EXERCISE | Resume the article below on common misconceptions about corporate social media programs, picking up right after its last sentence.

SELECTED TEXT |
** Begin **
By | August 12, 2010, 9:34 AM PDT

When people within your company start social networking programs, always ask yourself: Are they thinking ‘tribe,’ and not ‘market segment’? Are they thinking ‘knowledge networks’ and not ‘channels’?

These questions come from my friend Francois Gossieaux, who, along with co-author Ed Moran, has just published a new book that leads managers and business leaders through this new connected economy, titled The Hyper-Social Organization: Eclipse Your Competition by Leveraging Social Media.

While there are extreme competitive advantages to effectively deploying social media strategies to build communities around your enterprise, there is also no shortage of misconceptions, Francois and Ed point out.

1) Build it and they will (continue to) come: “The mere presence of an online venue does not automatically create a community to populate it,” Francois and Ed point out. “You need valuable content in order to get your communities going…”

2) The “not-invented-here” syndrome: “Company executives first read or hear about the amazing benefits that other companies have gained by leveraging social media and communities. Then they get the sense that their company is falling behind, and they ‘empower’ their marketing team or their IT team to initiate hyper-social programs… they never bother to do an ecosystem scan to see whether the tribes they might want to engage with are already congregating somewhere else…. People have limited attention, and they typically will not belong to more than one community with the same purpose.” Partner with existing communities or complementary vendors, Francois and Ed say.

3) Keep it small so it doesn’t move the needle: Because they are managed as pilot projects or are underfunded, “many hyper-social efforts are too small to make a difference to the business processes that they are supposed to support.” Francois and Ed caution that “community efforts can literally be killed by their success” — as the community grows, “there are not enough people working on the organization’s side to effectively manage, moderate, or facilitate the community.”
** End **
ROWS |
** Begin **
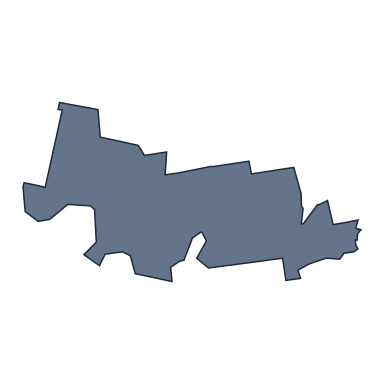 outline of Hampshire, Massachusetts, United States of America
{"feature_id": "52423323B42715000983787", "entity_name": "Hampshire", "entity_type": "district", "adm_level": 2, "iso_a3": "USA", "parent_name": "United States of America", "parent_adm1": "Massachusetts", "projection": "robinson", "projection_center": [-72.588, 42.37], "detail": "fine", "context": "isolated", "style": "filled", "palette": "slate", "viewbox_px": 384, "rotation_deg": 0, "n_neighbors": 0, "source": "geoboundaries", "source_scale": "gbopen_adm2", "svg_char_len": 1027}
<svg xmlns="http://www.w3.org/2000/svg" viewBox="0 0 384 384"><path d="M49.7,219.4L67.8,204.4L90.5,205.9L94.6,209.8L96.3,242.1L83.9,254.7L99.6,265.7L101.1,262.2L105.3,254.1L122.6,251.9L130.4,255.8L135.2,273.7L172.0,281.5L170.6,267.3L179.5,261.3L183.9,260.2L192.5,238.0L200.8,232.1L202.1,232.6L206.4,240.8L196.7,258.3L208.6,268.0L216.8,266.9L226.9,265.6L235.6,264.5L265.7,260.5L282.6,258.2L285.9,280.4L300.5,278.4L298.0,270.1L309.2,263.9L310.0,263.6L326.5,258.1L339.8,259.2L343.9,253.3L354.0,251.8L357.9,248.9L355.8,244.9L355.3,239.8L357.3,240.0L357.5,233.8L361.0,229.7L355.7,228.4L358.0,220.0L344.8,222.6L333.1,224.6L327.5,200.5L318.9,204.8L317.6,204.5L303.5,223.5L301.3,223.9L303.1,208.5L301.5,206.0L301.1,193.7L293.8,167.4L251.4,173.9L249.0,161.2L227.8,164.4L213.3,166.6L211.2,166.4L179.0,172.8L165.2,174.8L166.6,152.0L144.4,155.4L138.3,145.4L100.2,137.1L98.0,109.6L59.5,102.5L58.1,109.4L62.2,110.2L45.2,187.2L24.1,182.7L23.0,186.7L25.2,211.6L38.2,221.4L49.7,219.4Z" fill="#64748b" stroke="#1e293b" stroke-width="1.5"/></svg>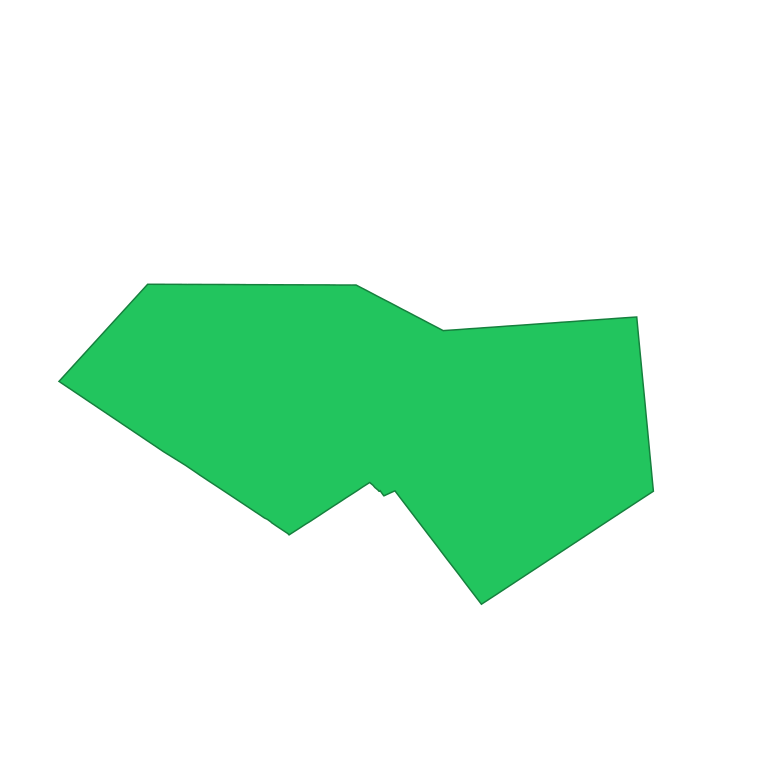 the district of Den Helder, Noord-Holland, Netherlands, rotated 28°
{"feature_id": "6326949B80665930632751", "entity_name": "Den Helder", "entity_type": "district", "adm_level": 2, "iso_a3": "NLD", "parent_name": "Netherlands", "parent_adm1": "Noord-Holland", "projection": "robinson", "projection_center": [4.789, 52.95], "detail": "fine", "context": "isolated", "style": "filled", "palette": "green", "viewbox_px": 768, "rotation_deg": 28, "n_neighbors": 0, "source": "geoboundaries", "source_scale": "gbopen_adm2", "svg_char_len": 3001}
<svg xmlns="http://www.w3.org/2000/svg" viewBox="0 0 768 768"><g transform="rotate(28 384 384)"><path d="M371.0,561.8L371.3,561.3L371.5,560.9L376.6,551.8L378.1,549.1L378.2,548.9L378.9,547.6L379.9,545.8L380.8,544.2L381.7,542.7L382.8,540.9L383.3,539.9L384.0,538.8L384.4,538.0L384.9,537.0L385.1,536.7L393.4,521.5L396.4,516.0L399.1,511.2L401.3,507.2L403.5,503.1L403.6,502.9L403.7,502.7L405.7,499.2L408.5,494.2L410.5,490.6L413.4,485.1L417.1,478.6L417.7,477.6L418.1,477.7L418.2,477.8L418.8,477.9L418.9,478.0L419.2,478.0L419.3,478.1L419.5,478.1L419.8,478.1L420.1,478.2L420.3,478.2L420.6,478.3L421.0,478.4L421.4,478.5L421.7,478.5L422.0,478.6L422.5,478.8L422.9,479.0L423.4,479.2L423.7,479.3L423.9,479.4L424.2,479.5L424.5,479.6L425.0,479.8L425.4,479.8L425.9,479.9L426.2,480.0L426.5,480.0L427.1,480.2L427.6,480.3L428.1,480.4L428.3,480.4L428.6,480.5L428.9,480.6L429.2,480.8L429.5,480.9L429.7,481.0L429.8,481.0L430.0,481.0L430.2,480.9L430.3,480.9L430.6,480.6L430.9,480.3L430.9,480.2L432.2,480.8L433.6,481.5L435.0,482.2L436.4,482.8L436.6,482.6L437.6,481.3L437.6,481.2L437.8,481.0L438.3,480.3L438.4,480.2L439.4,478.9L439.5,478.8L440.3,477.7L440.6,477.3L440.7,477.2L442.0,475.5L443.8,473.2L453.8,477.8L467.7,484.2L484.5,491.9L489.3,494.1L492.5,495.6L495.6,497.0L507.9,502.6L513.6,505.3L522.5,509.4L537.6,516.2L544.9,519.6L548.5,521.3L555.9,524.7L573.4,532.7L578.1,524.2L579.5,521.7L635.7,418.8L641.5,408.1L666.0,363.4L672.2,352.2L665.1,341.5L659.0,332.2L651.7,321.2L644.2,309.8L642.8,307.7L637.8,300.1L629.9,288.2L623.2,278.0L615.1,265.8L607.8,254.8L600.4,243.6L592.9,232.3L585.3,220.8L575.7,206.2L570.5,209.4L564.4,213.2L558.0,217.2L551.2,221.5L545.4,225.1L539.2,229.0L532.1,233.4L531.3,233.9L525.3,237.7L518.5,242.0L511.5,246.3L504.9,250.5L501.2,252.8L497.5,255.1L489.2,260.3L481.9,264.9L472.8,270.6L465.8,274.9L459.2,279.1L452.8,283.1L445.4,287.7L439.4,291.5L433.2,295.3L426.3,299.7L419.9,303.7L419.7,303.8L411.8,308.7L411.3,309.1L404.9,309.1L395.1,309.2L386.1,309.2L379.0,309.3L370.9,309.3L365.6,309.4L361.9,309.4L352.5,309.4L344.0,309.5L336.0,309.6L326.1,309.6L316.3,309.7L312.9,309.7L309.4,311.6L302.8,315.1L296.9,318.2L290.5,321.5L284.2,324.8L276.3,329.0L269.7,332.5L261.7,336.7L253.0,341.3L245.8,345.1L238.6,348.9L231.7,352.5L223.6,356.8L216.8,360.4L208.3,364.8L201.1,368.6L193.5,372.6L185.5,376.8L178.0,380.8L171.1,384.4L163.5,388.5L156.7,392.0L150.1,395.5L142.7,399.4L135.5,403.2L128.5,406.9L95.8,534.3L221.4,547.3L245.6,548.9L247.1,549.0L253.5,549.7L263.4,550.8L263.6,550.8L263.8,550.9L266.4,551.1L274.3,551.9L285.3,552.9L306.0,554.9L329.3,557.2L329.9,557.3L330.1,557.3L330.3,557.3L330.9,557.4L331.5,557.4L332.6,557.5L340.9,558.4L341.3,558.4L341.9,558.4L342.2,558.4L342.6,558.4L343.2,558.3L343.7,558.3L344.2,558.3L344.3,558.3L344.5,558.3L345.7,558.4L346.1,558.5L347.7,558.7L348.4,558.8L348.8,558.9L349.3,559.0L349.7,559.2L349.8,559.2L350.2,559.3L350.4,559.3L351.5,559.4L354.9,559.8L369.2,561.2L369.3,561.2L369.5,561.3L370.5,561.6L371.0,561.8Z" fill="#22c55e" stroke="#15803d" stroke-width="1.5"/></g></svg>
** End **
OUTPUT |
4) My company is smarter than I am: Companies are too obsessed or hidebound with delivering the marketing or approved-by-legal line in social media forums, versus allowing for spontaneous, human-to-human interaction. Lighten up and let your people loose, Francois and Ed urge: “As long as the information is delivered in an honest and fair exchange, people will reward you with their loyalty.”

5) Finding that one “big idea” will work magic: One program will not make a dent in sales results, rather, sales growth results from a balanced mix of efforts, from word of mouth to customer service experiences. “Companies that are looking for the single hyper-social killer app will invariably walk away disappointed.”

6) It’s my world, customer, just live in it: Social networking isn’t just another channel for wringing out new profits from customers. In a hyper-social economy, “authenticity, fairness, and transparency are rewarded, and human customers must be at the center of everything we do.”

7) You can control your brand: The power of brand creation is shifting away from corporate corner offices and toward consumers. Companies successfully making the shift “are learning from their discussions with their tribes that are a number of dynamics affecting their brand, and that they have very little control over these dynamics.”

As Francois and Ed explain, social networking needs to be an informal, honest, and participatory engagement with the “tribes” (used interchangeably with “communities”) within an organization’s sphere of interest — and not some one-off program that attempts to bludgeon consumers over the head with new marketing pitches.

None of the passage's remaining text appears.